If you’re talking about the effects of Pax in the movie, it wasn’t advertized as something that would just stop people from committing rights-violations against each other. It was supposed to have pretty radical effects on people’s personalities and dispositions. (And in fact it did; just not the effects that the central planners expected.) But people have a right to have any personalities and dispositions that they want, and coercively controlling the minds of a whole population through drugs involves a massive and systematic regime of aggression against lots and lots of innocent people.

If you’re talking about some other hypothetical drug that somehow stopped people from ever violating anyone else’s rights, and had no other effects at all, then you might have some case for claiming that it wouldn’t be aggressive, in and of itself, to make people take it. Fine, but on the other hand, most of the people you force it on wouldn’t ever violate anyone’s rights in any serious way, so there is a question of proportionality. If the amount of illegitimate force being defended against through forcibly administering the drug is at or near 0, then the amount of force that you could legitimately use in forcing the person to take it is also at or near 0. Meaning that you effectively have no right to force most people to take it anyway.

Richard: I can’t figure…

Richard:

I can’t figure out why so much resources are going to protect one Supreme Court case ….

Because women’s lives are at stake, and this is one of the fronts we have to fight on.

Richard:

I live in New Jersey. We will have abortion rights whether or not Roe v. Wade is overturned, because we’re all pro-choice here, even our Republican governors.

I’m happy for you, really, but not all of us are nearly so fortunate. If Roe v. Wade is overturned tomorrow, then abortion will certainly be recriminalized, more or less immediately, in most or all of the states in the Southeast, the interior West, and a substantial swath of the Midwest. You might say, “Look, Mississippi only has one abortion clinic in the whole state today; does it make that much difference to a woman from Tupelo or Biloxi or Sunflower County whether she has to travel to Jackson, or go out of state, to get an abortion?” But the answer is that yes, it does. Not everyone has the privilege of living in a state where reproductive rights are safe, or even near one. And not all the women in the states where abortion would likely be recriminalized have the privilege of being able to take several days off to travel to New York or New Jersey or California in order to get surgery that is already expensive.

This is setting aside the further question of federal abortion laws. Depending on the legal reasoning given in a hypothetical reversal of Roe, a blanket ban may or may not be a likely outcome; but whether it is or not you can certainly expect the Republican President and Republican Congress rumbling to pass federal procedure bans and federal laws aimed at restricting women from traveling across state lines to get abortions.

So, yeah. It’s important.

Richard:

I can’t figure out why so much resources are going to protect one Supreme Court case, and so little to changing the cultural attitudes that lead to the case in the first place.
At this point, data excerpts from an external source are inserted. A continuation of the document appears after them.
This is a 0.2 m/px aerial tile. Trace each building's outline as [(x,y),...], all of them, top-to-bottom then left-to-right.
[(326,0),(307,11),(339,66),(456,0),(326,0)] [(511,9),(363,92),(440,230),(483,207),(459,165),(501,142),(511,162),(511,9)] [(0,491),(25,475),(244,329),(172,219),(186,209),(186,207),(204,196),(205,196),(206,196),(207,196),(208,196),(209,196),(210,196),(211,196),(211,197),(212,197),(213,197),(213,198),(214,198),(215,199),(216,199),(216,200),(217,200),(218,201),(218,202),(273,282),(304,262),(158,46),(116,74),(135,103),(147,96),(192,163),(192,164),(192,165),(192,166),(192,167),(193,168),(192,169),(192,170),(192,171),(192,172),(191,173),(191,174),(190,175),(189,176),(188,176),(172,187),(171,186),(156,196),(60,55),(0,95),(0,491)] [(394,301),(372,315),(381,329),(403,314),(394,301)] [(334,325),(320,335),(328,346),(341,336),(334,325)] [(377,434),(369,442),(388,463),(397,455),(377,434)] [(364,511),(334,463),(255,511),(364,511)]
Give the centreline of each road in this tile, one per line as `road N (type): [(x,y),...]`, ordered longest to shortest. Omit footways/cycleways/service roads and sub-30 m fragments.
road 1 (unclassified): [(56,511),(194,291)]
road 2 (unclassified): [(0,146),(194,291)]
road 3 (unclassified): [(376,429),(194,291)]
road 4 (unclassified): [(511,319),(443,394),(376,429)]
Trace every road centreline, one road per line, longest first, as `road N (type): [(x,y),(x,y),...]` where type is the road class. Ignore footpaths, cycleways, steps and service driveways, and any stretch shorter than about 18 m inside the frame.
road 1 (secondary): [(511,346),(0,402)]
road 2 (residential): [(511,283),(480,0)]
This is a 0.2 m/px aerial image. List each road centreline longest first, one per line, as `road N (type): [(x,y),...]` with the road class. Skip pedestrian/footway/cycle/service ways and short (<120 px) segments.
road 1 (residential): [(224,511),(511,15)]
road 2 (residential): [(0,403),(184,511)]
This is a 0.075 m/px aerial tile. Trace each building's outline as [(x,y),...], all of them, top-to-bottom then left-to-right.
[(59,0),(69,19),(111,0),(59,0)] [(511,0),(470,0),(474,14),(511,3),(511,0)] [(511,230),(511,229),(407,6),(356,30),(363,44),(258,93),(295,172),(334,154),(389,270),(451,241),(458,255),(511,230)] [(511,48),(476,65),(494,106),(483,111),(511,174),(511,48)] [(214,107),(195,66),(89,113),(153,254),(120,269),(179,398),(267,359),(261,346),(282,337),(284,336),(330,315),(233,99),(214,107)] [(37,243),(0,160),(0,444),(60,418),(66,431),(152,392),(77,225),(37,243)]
If you don’t think that enough cultural work is being done to change people’s attitudes about abortion then why not do something about it yourself instead of fussing about how people and organizations who are already very busy with other important and closely related work aren’t doing it for you? (For example: write a letter to the editor, volunteer to become a clinic escort, tell an anti-choice family member about how you volunteered to become a clinic escort and explain why, buy books or music or films that advance the pro-choice position, etc. etc. etc.)